The court sent her to Recovery Matters in East Chicago for 35 days, then to The Lighthouse. While she was waiting to go, Dori Taylor, director of The Lighthouse, paid her a visit. Sara liked Dori. But she didn’t want to go to East Chicago, and she didn’t believe either program was going to work. “I said I’ll try this out and when it all fails and I did it all the way you people told me to, then you can leave me alone let me be an addict,” Sara said. “I didn’t have a lot of experience with trying something and having it work out.”

But she went anyway, believing she had nothing to lose.

After the stay at Recovery Matters, Sara entered the three-phase program at The Lighthouse. Over the next year, Sara learned more than she can put into words. One lesson she grasped early on was the power of making new memories. Dori would drive her down streets where she remembered getting high or stealing, but just by riding with Dori, she was making a new memory to take the place of the old.

Places could be redeemed.
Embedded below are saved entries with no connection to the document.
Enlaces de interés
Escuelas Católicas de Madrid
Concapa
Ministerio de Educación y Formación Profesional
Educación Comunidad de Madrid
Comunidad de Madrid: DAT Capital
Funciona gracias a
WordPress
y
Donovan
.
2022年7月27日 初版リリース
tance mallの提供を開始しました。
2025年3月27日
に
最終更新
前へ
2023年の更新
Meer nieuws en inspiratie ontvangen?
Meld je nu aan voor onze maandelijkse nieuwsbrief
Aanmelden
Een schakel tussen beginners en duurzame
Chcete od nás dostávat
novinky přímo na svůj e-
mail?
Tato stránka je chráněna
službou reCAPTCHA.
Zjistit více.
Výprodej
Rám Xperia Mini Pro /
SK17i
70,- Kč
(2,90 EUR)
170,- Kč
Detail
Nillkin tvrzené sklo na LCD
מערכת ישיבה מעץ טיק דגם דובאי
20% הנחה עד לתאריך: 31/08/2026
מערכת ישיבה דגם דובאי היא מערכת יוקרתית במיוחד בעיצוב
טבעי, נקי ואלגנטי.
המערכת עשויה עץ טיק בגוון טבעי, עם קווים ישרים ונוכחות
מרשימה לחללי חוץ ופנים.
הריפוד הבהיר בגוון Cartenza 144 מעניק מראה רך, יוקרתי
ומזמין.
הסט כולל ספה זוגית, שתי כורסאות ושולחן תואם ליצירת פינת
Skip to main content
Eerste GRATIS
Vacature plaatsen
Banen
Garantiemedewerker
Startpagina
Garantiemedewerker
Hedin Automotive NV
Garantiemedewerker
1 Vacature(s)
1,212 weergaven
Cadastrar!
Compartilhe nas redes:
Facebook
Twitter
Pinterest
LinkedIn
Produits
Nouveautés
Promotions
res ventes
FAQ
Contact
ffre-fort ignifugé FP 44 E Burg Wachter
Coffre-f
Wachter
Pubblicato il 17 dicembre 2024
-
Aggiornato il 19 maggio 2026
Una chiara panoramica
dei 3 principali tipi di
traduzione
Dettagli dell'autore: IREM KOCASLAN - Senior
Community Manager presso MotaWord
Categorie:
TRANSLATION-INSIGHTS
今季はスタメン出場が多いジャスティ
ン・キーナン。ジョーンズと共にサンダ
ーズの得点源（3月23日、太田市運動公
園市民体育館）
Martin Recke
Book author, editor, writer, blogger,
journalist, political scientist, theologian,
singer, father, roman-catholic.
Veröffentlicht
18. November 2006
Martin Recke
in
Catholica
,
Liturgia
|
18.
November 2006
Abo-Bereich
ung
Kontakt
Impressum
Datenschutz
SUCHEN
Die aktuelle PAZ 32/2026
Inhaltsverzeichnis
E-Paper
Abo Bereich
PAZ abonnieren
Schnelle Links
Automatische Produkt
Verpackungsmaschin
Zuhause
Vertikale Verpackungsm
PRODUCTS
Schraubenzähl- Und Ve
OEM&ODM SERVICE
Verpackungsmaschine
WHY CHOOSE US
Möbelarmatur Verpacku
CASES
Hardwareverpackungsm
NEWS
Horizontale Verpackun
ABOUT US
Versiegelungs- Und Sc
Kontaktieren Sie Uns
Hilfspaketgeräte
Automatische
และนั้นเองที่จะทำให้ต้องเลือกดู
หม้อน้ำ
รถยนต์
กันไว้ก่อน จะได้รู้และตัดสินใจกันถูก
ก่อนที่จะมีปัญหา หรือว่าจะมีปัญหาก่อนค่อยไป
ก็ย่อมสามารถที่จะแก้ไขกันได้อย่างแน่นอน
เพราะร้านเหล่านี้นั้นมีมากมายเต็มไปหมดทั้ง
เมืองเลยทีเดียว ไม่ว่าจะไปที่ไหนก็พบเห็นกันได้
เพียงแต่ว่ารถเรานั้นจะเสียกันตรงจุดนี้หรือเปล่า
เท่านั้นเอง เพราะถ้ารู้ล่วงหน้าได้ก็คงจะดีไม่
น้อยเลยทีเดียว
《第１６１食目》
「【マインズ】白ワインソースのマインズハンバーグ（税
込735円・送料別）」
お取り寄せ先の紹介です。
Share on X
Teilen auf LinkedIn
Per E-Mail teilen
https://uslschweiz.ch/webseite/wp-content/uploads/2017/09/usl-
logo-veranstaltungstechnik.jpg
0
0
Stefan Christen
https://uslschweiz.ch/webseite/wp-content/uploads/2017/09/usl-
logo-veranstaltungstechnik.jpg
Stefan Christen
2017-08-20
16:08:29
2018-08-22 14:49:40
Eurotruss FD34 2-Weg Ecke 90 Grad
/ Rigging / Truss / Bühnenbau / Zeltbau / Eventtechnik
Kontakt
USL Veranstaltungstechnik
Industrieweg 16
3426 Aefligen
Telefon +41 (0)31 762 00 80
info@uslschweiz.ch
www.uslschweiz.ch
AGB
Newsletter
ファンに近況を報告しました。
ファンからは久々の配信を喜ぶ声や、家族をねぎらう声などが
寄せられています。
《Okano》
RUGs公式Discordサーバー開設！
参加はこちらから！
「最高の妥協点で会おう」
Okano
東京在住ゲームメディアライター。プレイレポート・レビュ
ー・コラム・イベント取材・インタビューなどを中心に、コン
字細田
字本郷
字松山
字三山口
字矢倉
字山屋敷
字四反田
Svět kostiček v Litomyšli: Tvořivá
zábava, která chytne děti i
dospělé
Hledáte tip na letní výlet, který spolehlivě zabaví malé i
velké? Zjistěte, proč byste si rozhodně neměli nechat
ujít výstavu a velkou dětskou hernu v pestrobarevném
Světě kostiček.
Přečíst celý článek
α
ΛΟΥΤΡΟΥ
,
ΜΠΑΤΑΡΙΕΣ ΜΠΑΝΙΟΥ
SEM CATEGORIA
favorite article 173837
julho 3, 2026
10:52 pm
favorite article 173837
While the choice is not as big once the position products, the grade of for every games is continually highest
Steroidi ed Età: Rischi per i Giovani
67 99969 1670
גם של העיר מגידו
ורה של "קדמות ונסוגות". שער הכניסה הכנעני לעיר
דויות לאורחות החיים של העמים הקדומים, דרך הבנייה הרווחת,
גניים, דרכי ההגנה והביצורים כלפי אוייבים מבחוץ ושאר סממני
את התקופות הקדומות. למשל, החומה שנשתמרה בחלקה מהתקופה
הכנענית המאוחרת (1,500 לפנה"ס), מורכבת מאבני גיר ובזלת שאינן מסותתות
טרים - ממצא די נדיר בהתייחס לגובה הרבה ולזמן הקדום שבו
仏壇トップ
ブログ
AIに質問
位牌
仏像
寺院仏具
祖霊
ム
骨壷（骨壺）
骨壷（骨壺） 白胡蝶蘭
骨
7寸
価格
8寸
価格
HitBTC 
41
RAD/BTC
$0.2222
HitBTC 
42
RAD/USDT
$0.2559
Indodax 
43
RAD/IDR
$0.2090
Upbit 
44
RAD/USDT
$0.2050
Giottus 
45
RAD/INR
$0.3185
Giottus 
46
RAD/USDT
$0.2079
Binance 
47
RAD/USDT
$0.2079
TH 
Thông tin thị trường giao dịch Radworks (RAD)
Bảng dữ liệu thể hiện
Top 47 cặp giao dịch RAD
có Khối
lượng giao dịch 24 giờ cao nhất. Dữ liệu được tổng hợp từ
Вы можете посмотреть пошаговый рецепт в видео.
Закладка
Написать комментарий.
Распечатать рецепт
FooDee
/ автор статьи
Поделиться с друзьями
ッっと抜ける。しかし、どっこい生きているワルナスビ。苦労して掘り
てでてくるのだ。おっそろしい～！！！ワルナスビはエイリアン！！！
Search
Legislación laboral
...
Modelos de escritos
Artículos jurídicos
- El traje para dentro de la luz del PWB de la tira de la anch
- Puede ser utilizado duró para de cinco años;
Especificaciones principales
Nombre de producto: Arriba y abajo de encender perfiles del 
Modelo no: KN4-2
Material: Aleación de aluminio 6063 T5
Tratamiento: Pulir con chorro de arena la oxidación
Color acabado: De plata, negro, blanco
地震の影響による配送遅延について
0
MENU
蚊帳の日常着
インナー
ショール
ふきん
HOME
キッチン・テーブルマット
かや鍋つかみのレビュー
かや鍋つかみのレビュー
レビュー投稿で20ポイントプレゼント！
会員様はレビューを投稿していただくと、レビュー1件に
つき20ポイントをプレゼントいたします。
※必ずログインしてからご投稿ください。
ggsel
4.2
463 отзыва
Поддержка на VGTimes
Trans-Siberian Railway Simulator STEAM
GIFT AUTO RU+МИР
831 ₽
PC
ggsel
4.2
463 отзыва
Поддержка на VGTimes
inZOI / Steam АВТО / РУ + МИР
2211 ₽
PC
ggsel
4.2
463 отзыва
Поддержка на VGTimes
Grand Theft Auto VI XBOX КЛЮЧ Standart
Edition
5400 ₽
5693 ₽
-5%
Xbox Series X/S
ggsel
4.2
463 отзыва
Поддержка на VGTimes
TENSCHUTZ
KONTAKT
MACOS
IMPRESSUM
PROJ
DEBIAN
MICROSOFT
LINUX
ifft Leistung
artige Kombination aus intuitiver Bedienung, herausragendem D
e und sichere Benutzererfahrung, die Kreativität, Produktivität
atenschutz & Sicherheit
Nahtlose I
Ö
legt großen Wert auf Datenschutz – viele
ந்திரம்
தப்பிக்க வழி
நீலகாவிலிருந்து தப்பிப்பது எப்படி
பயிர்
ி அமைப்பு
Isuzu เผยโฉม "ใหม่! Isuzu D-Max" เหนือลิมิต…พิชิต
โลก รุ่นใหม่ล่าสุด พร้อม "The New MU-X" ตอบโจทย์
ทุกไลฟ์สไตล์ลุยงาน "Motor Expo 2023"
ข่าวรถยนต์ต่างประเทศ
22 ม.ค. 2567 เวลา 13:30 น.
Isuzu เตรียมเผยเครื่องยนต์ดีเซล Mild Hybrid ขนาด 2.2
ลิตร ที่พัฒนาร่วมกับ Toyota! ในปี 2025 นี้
So could people. So could she. “It’s possible for me to screw up and hurt people and for them to still love me. I didn’t know that,” Sara said.

Over the course of a year, Sara kept doing new things never before thought possible. She not only held a job, but became a manager. She made a budget and stuck to it well enough she was able to buy a car.

By the time Sara graduated in 2018, she had discovered that she now had something to lose. For one thing, she had all these keys. They were a sign that she was trusted as a leader, whether that’s at work, or as a volunteer at The Lighthouse, or a facilitator for a community support group.

She has relationships now – with Dori, the other volunteers and program graduates, with her church community, with coworkers – that she never had before. And for the first time, she is building a real relationship with her dad and her kids. Relationships and the trust that comes with them leads to something else Sara never had before.

“I have some self-worth today,” Sara said. “Those relationships are what keeps me clean. I’m not as afraid all the time of how I’m going to look if I fail, because if I do, I have this community around me that will be there to pick me back up. I hope I can do that for the next person,” Sara said.

“This is way better than the best day I ever had being high. This is the best imaginable life I could have.”